Sub-workflow coordination takes place through the workflow’s internal collection (which is shared among all sub-workflows of the same root workflow), providing a mechanism for some work requests to declare that they will provide certain kinds of artifacts which may then be required by work requests in other sub-workflows.

On the providing side, workflows use the update-collection-with-artifacts event reaction to add relevant output artifacts from work requests to the internal collection, and create promises to indicate to other workflows that they have done so. Providing workflows choose item names in the internal collection; it is the responsibility of workflow designers to ensure that they do not clash, and workflows that provide output artifacts have a optional prefix field in their task data to allow multiple instances of the same workflow to cooperate under the same root workflow.
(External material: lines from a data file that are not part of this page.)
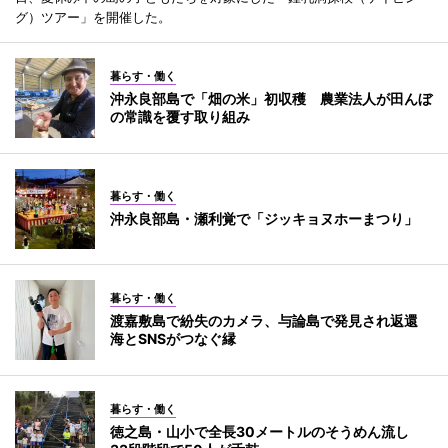
グ）ツアー」を開催した。
暮らす・働く
沖永良部島で「畑の米」初収穫 農業法人が田んぼ
の常識を覆す取り組み
暮らす・働く
沖永良部島・瀬利覚で「ジッキョヌホーまつり」
暮らす・働く
渡嘉敷島で紛失のカメラ、与論島で発見され返還
海とSNSがつなぐ縁
暮らす・働く
徳之島・山小で全長30メートルのそうめん流し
On the requiring side, workflows look up the names of artifacts they require in the internal collection; each of those lookups may return nothing, or a promise including a work request ID, or an artifact that already exists, and they may use that to determine which child work requests they create. They use lookups in their child work requests to refer to items in the internal collection (e.g. internal@collections/name:build-amd64), and add corresponding dependencies on work requests that promise to provide those items.

The Workflow (or WorkRequest, if appropriate) class gains helper methods for use by workflow orchestrators to declare that a work request provides output (adding an event reaction and a promise) and to declare that a work request requires input (adding any necessary dependencies based on its task data). These help to make both the providing and requiring sides work in uniform ways.

Orchestration changes

The populate method of sub-workflows is no longer called directly by the scheduler. Instead, the root workflow’s populate method calls populate on any sub-workflows it creates.
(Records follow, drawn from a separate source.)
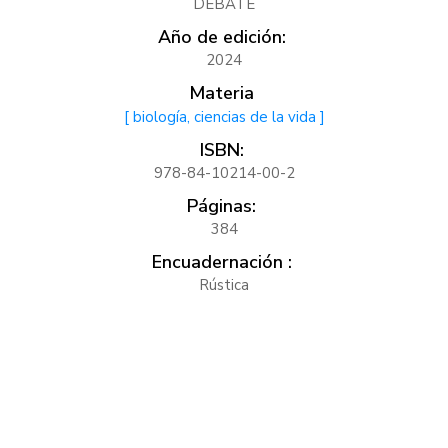
DEBATE
Año de edición:
2024
Materia
[ biología, ciencias de la vida ]
ISBN:
978-84-10214-00-2
Páginas:
384
Encuadernación :
Rústica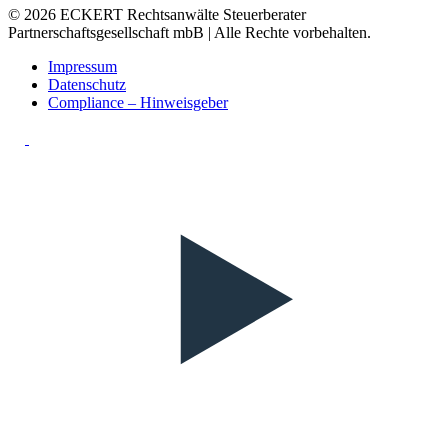
© 2026 ECKERT Rechtsanwälte Steuerberater
Partnerschaftsgesellschaft mbB | Alle Rechte vorbehalten.
Impressum
Datenschutz
Compliance – Hinweisgeber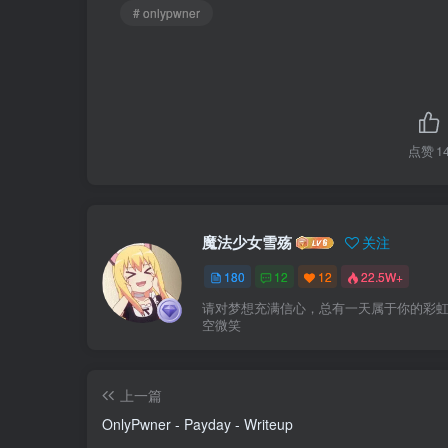
# onlypwner
点赞
1
魔法少女雪殇
关注
180
12
12
22.5W+
请对梦想充满信心，总有一天属于你的彩
空微笑
上一篇
OnlyPwner - Payday - Writeup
This means that sub-workflows may depend on other steps within the root workflow while still being fully populated in advance of being able to run. A workflow that needs more information before being able to populate child work requests should use workflow callbacks to run the workflow orchestrator again when it is ready. (For example, a workflow that creates a source package and then builds it may not know which work requests it needs to create until it has created the source package and can look at its Architecture field.)

Category debusine:promise

This bare data item represents an artifact that will eventually be provided as the output of some existing work request. The bare data item may contain additional properties of said artifact to help differentiate them. These items are created by workflows when they populate their work request graphs.

Workflows add promises to their internal collection using the same name as they use for the expected artifact.

  • Data:

    • promise_work_request_id (integer, required): the ID of the work request that is expected to fulfil this promise

    • promise_workflow_id (integer, required): the ID of the workflow work request that created this promise

    • promise_category (string, required): the category of the artifact that is expected to be provided

Other data items should match the per-item data structure used when adding the promised artifact to the workflow’s internal collection, which is determined by the parent workflow based on its protocol for communicating with other workflows. This allows constructing lookups that match either a promise or the promised artifact. Names starting with promise_ are reserved.
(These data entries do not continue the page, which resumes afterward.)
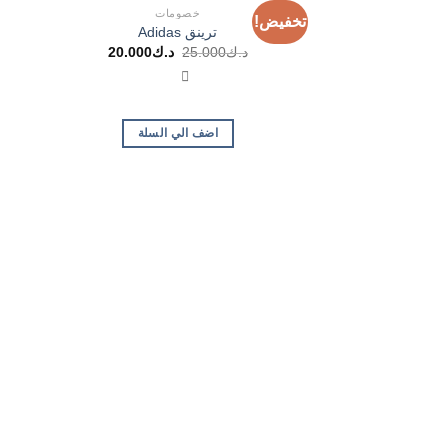
خصومات
تخفيض!
ترينق Adidas
السعر
السعر
د.ك
25.000
د.ك
20.000
الأصلي
الحالي
هو:
هو:
د.ك25.000.
د.ك20.000.
اضف الي السلة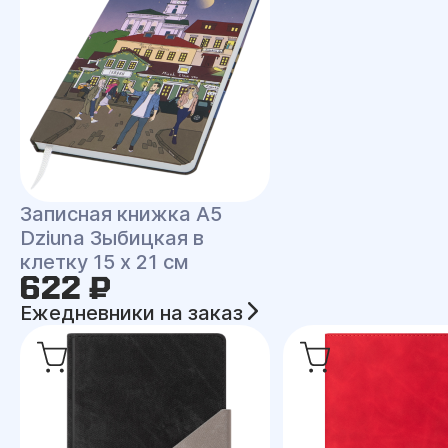
Записная книжка A5
Dziuna Зыбицкая в
клетку 15 x 21 см
622 ₽
Ежедневники на заказ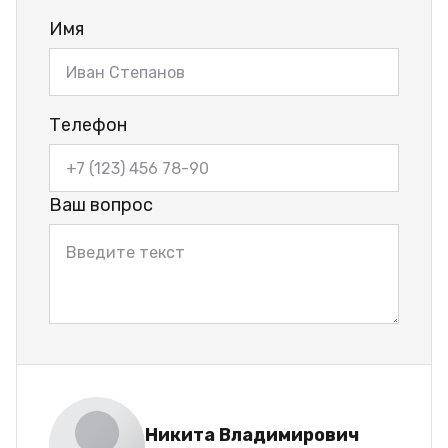
Имя
Телефон
Ваш вопрос
Никита Владимирович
When a work request is retried, it must update the work request ID in any associated promises.

debusine:workflow-internal collection changes

The debusine:workflow-internal collection may now have per-item data, whose structure is defined by workflows using the update-collection-with-artifacts or update-collection-with-data event reactions. The variables or data fields respectively are copied into per-item data. Names starting with promise_ are reserved.

This allows matching promises or promised artifacts using workflow-defined criteria.